▶ _Problem description_
For this listing, report how many lines contain the string "scroll", using only a number.

▶ _Data shown_

####

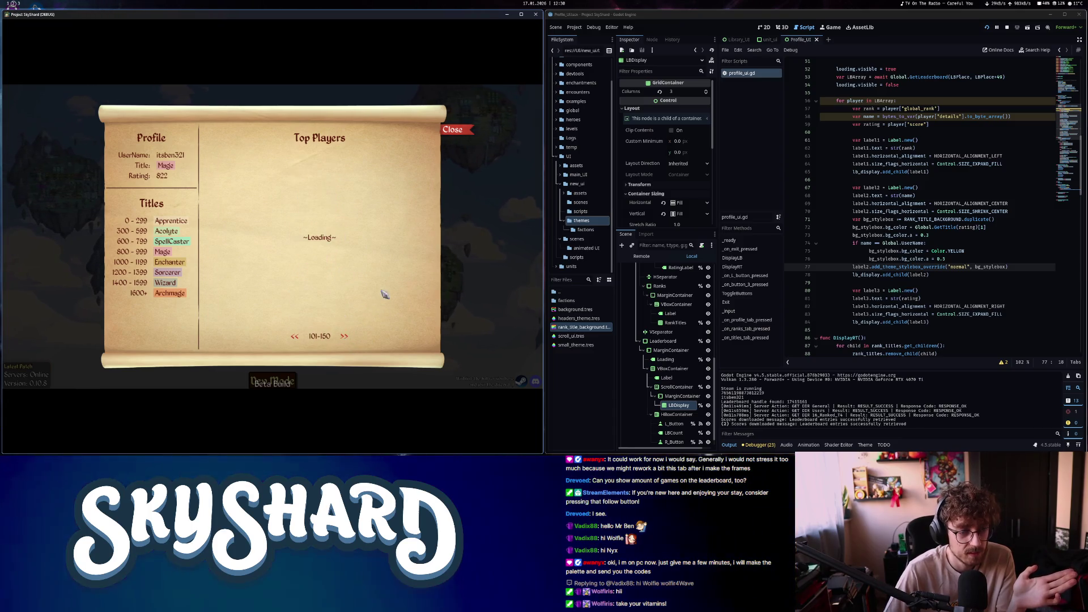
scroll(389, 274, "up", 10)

####

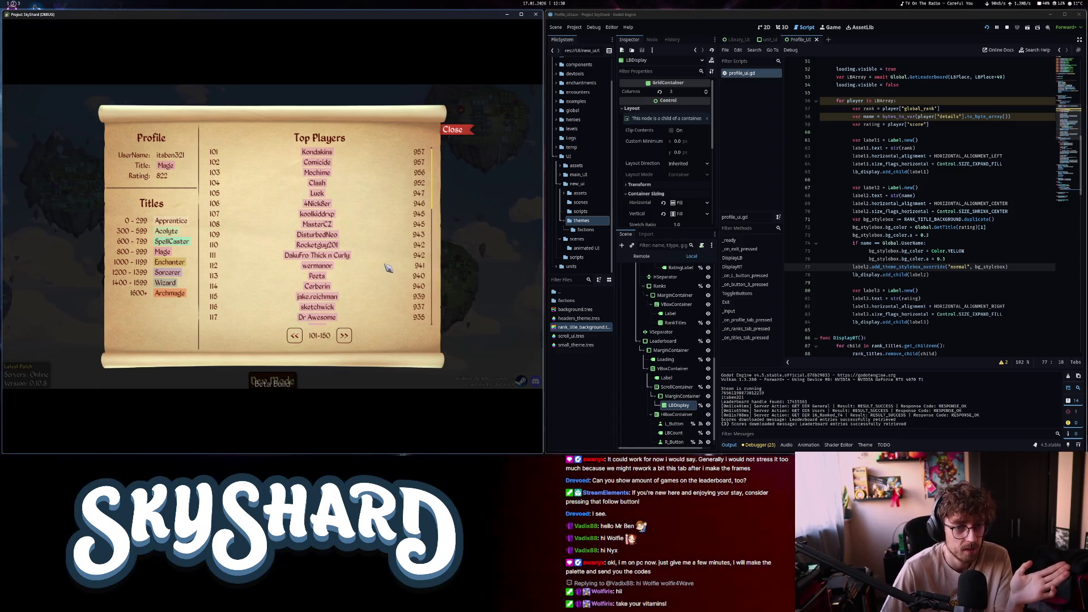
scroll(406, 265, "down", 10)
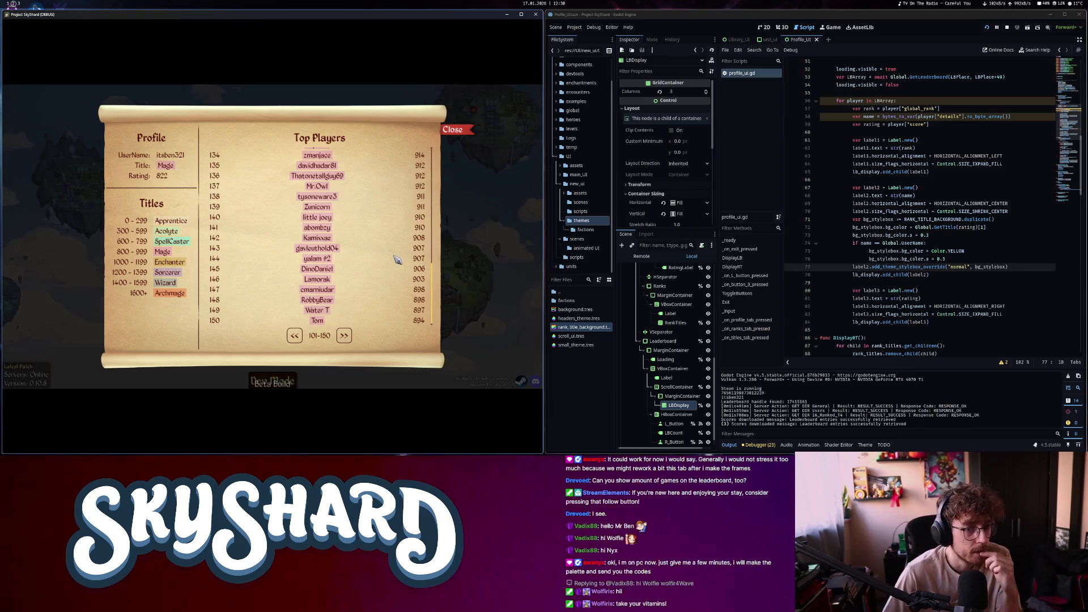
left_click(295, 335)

####

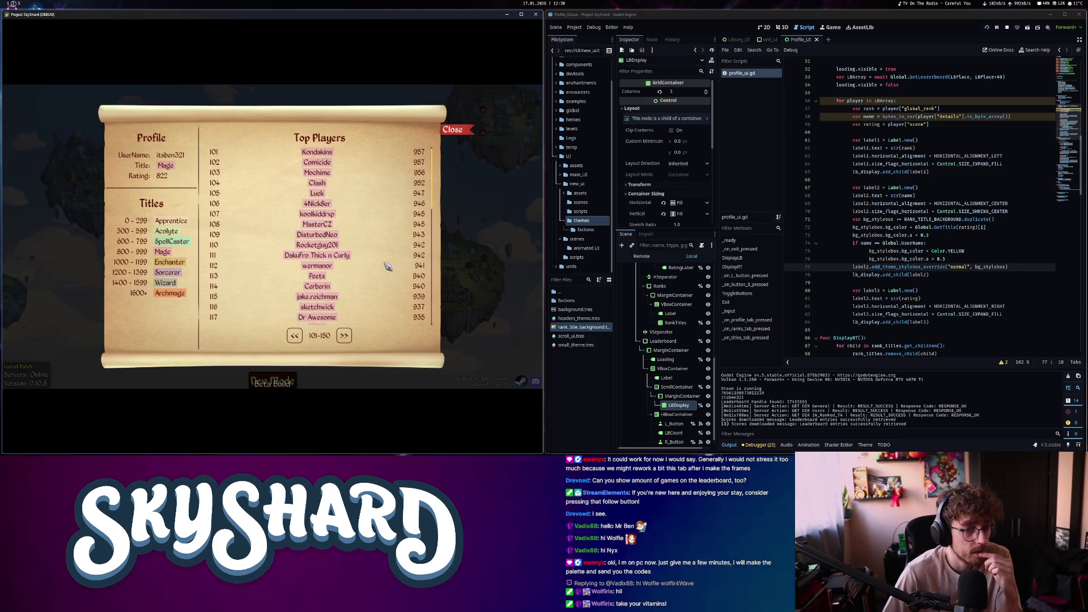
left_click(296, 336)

####

▶ _Finished exercise_
2